■ **Your goal**: Within the lines below, the span from the line with "[466,243,811,257] [466,263,537,277] (Der" to the line with "(348, 356) none -> (359, 320) //", both ends included, is to be reproduced exactly, with pictures omitted.

■ **Given data**:
--- START ---

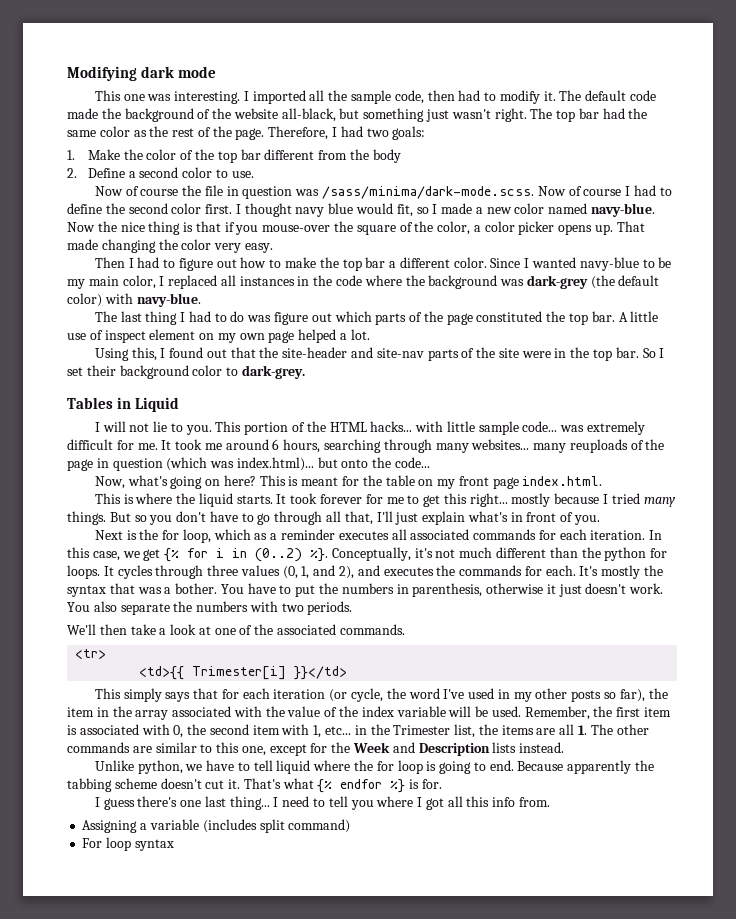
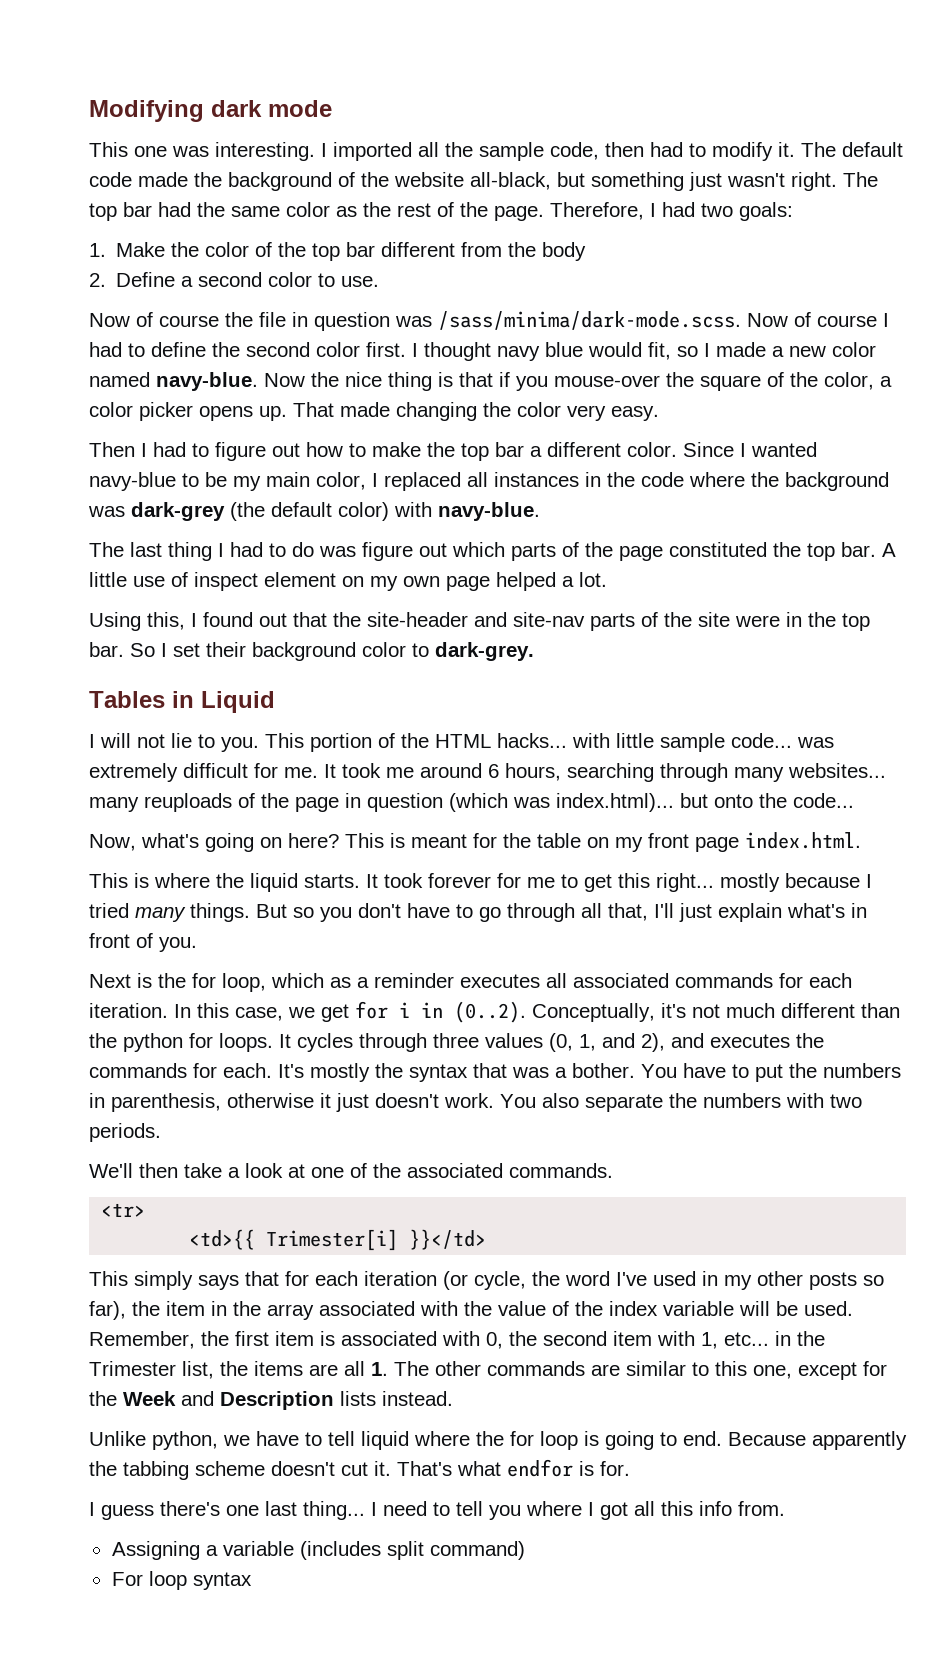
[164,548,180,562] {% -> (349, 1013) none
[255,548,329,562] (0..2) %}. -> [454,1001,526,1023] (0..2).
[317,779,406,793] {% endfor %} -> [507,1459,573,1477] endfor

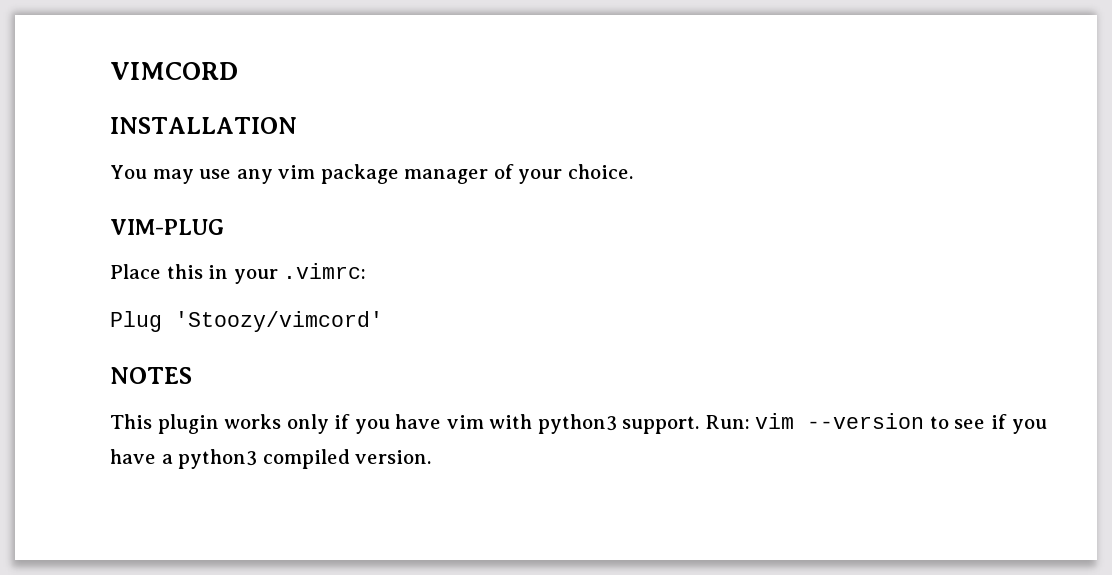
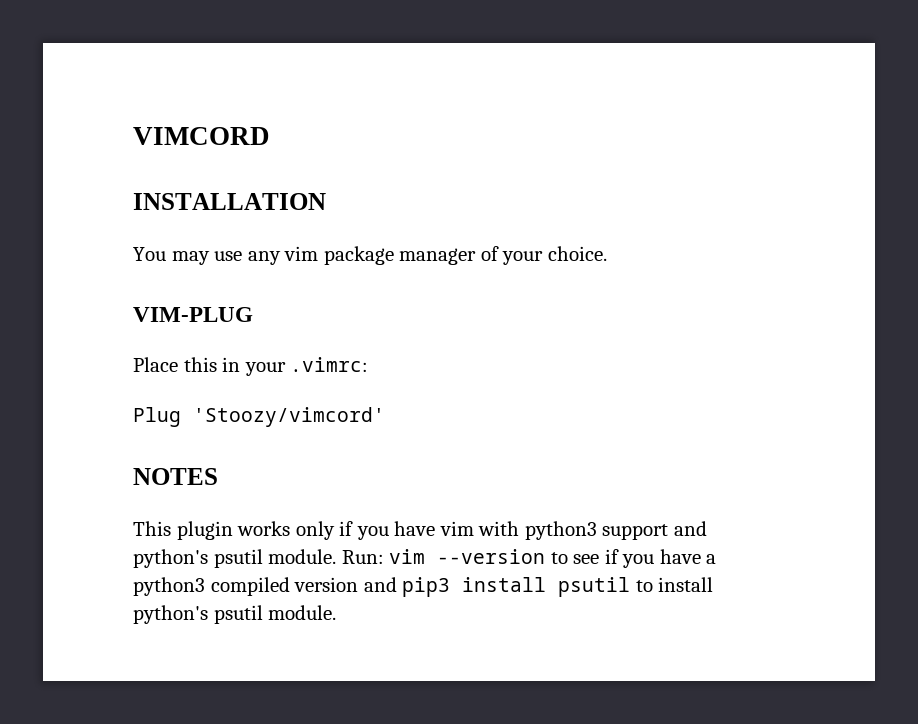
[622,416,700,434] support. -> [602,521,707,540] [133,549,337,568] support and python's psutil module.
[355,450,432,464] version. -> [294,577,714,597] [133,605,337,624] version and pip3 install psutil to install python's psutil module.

--- END ---
--- START ---

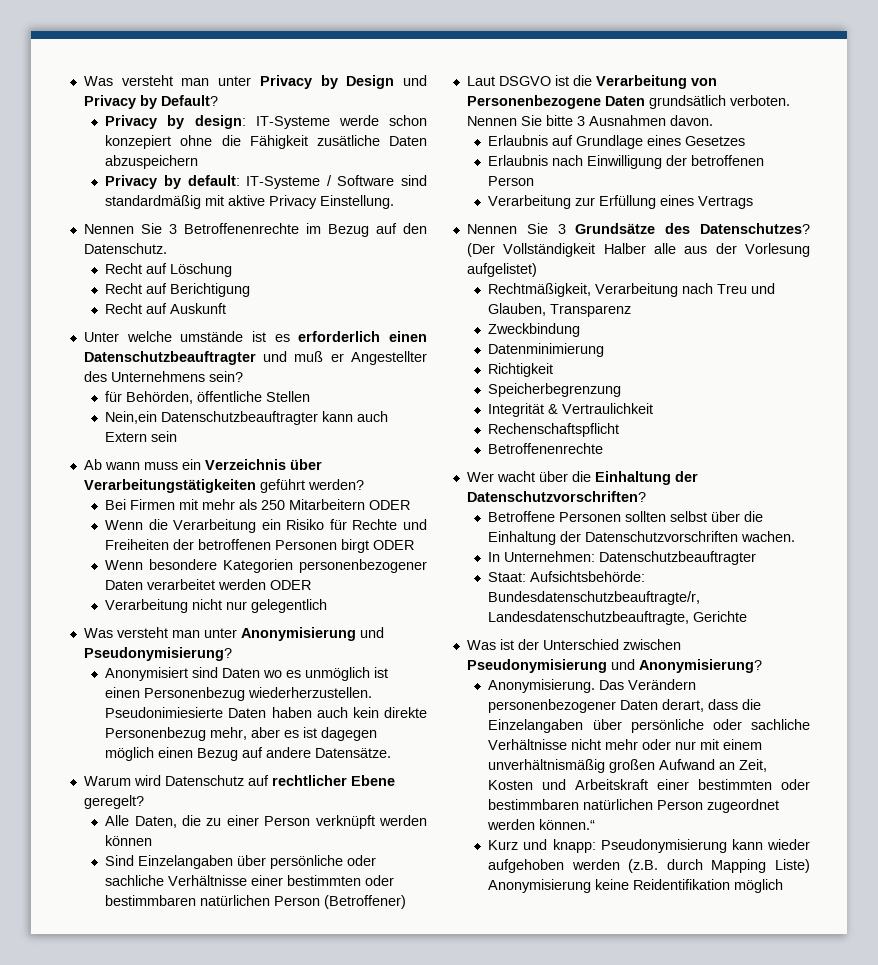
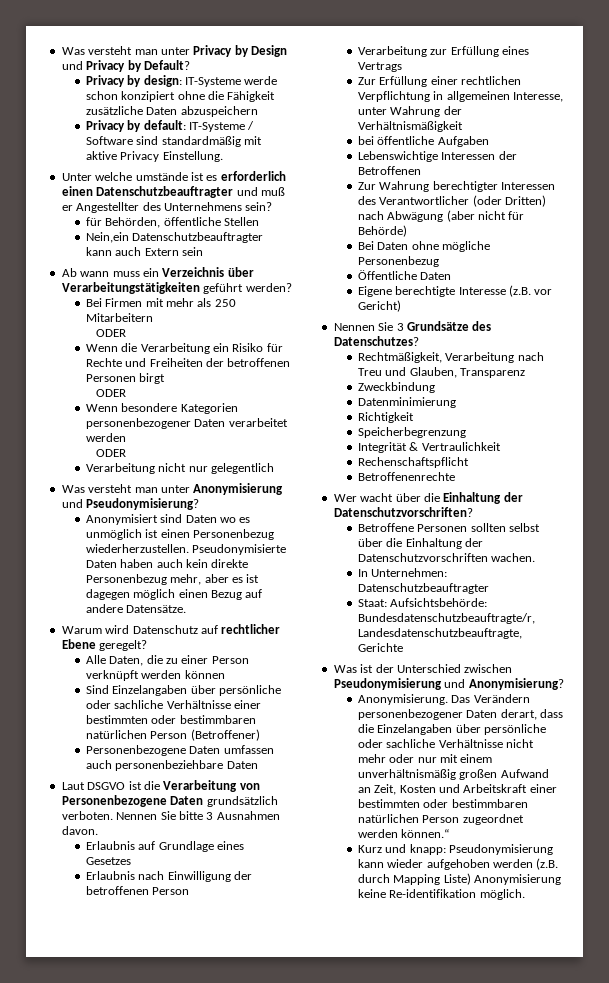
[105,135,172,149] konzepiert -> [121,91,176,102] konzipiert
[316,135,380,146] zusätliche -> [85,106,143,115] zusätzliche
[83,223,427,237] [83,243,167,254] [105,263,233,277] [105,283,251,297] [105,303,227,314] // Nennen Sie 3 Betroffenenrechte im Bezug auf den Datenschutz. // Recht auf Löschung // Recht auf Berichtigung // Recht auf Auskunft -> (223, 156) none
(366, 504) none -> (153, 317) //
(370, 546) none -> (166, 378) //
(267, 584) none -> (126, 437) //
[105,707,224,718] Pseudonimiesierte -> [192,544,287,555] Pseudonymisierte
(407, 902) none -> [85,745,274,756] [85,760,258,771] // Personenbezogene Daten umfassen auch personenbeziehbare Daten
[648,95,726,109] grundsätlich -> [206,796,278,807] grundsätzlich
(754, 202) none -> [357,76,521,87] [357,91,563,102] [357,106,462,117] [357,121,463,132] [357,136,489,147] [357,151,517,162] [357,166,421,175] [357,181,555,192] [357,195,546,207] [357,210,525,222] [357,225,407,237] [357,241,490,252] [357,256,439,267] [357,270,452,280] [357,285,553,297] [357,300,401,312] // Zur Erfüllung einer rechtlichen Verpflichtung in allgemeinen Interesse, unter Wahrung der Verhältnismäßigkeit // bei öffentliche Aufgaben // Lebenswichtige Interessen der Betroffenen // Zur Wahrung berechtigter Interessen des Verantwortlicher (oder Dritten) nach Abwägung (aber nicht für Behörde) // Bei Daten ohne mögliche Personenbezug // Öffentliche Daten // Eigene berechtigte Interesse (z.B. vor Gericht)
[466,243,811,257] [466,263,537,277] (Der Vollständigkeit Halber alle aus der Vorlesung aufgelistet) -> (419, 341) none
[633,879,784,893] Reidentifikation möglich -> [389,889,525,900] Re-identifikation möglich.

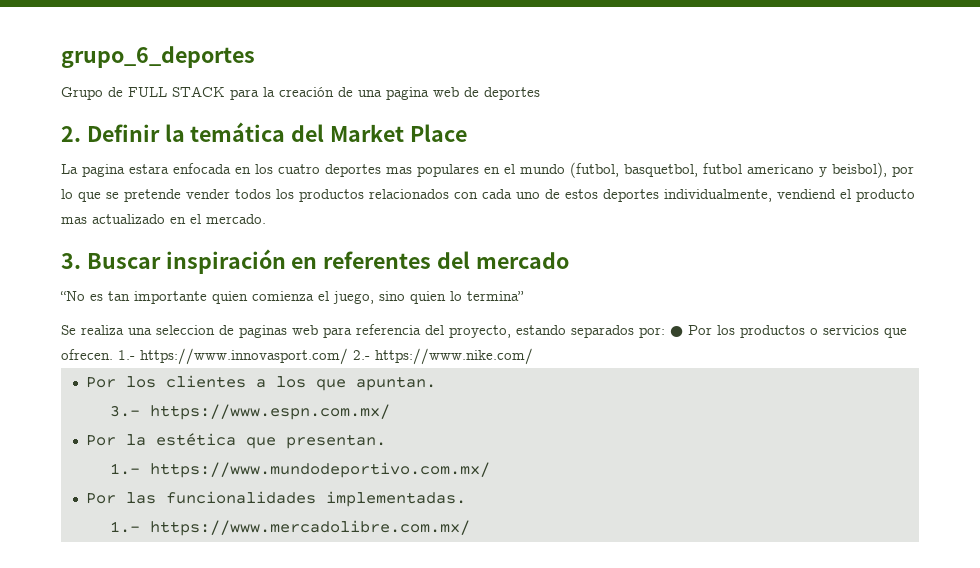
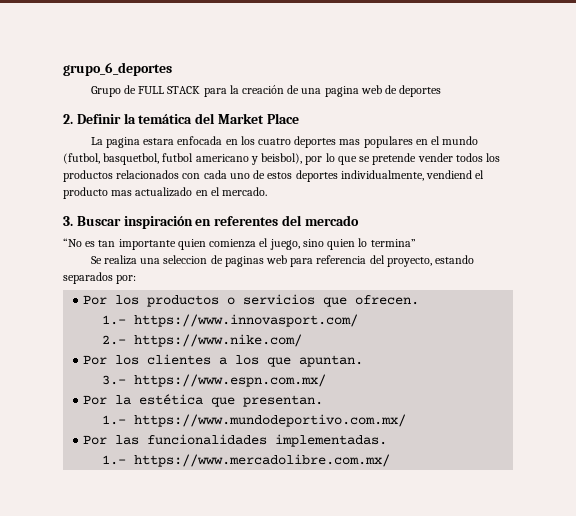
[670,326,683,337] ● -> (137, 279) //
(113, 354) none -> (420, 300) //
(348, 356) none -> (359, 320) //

--- END ---
--- START ---

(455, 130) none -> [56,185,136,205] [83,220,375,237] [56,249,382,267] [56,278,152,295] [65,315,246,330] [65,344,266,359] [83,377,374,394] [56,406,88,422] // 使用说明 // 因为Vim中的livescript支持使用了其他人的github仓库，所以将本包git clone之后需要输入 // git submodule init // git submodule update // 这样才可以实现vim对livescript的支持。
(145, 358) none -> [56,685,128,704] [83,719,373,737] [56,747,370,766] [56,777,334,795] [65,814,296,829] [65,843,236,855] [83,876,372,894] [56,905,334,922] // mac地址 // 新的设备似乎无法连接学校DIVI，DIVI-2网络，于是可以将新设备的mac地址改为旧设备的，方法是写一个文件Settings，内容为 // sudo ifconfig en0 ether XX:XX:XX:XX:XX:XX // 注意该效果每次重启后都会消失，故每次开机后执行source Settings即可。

--- END ---

■ **Written solution**:
[466,243,811,257] [466,263,537,277] (Der Vollständigkeit Halber alle aus der Vorlesung aufgelistet) -> (419, 341) none
[633,879,784,893] Reidentifikation möglich -> [389,889,525,900] Re-identifikation möglich.

[670,326,683,337] ● -> (137, 279) //
(113, 354) none -> (420, 300) //
(348, 356) none -> (359, 320) //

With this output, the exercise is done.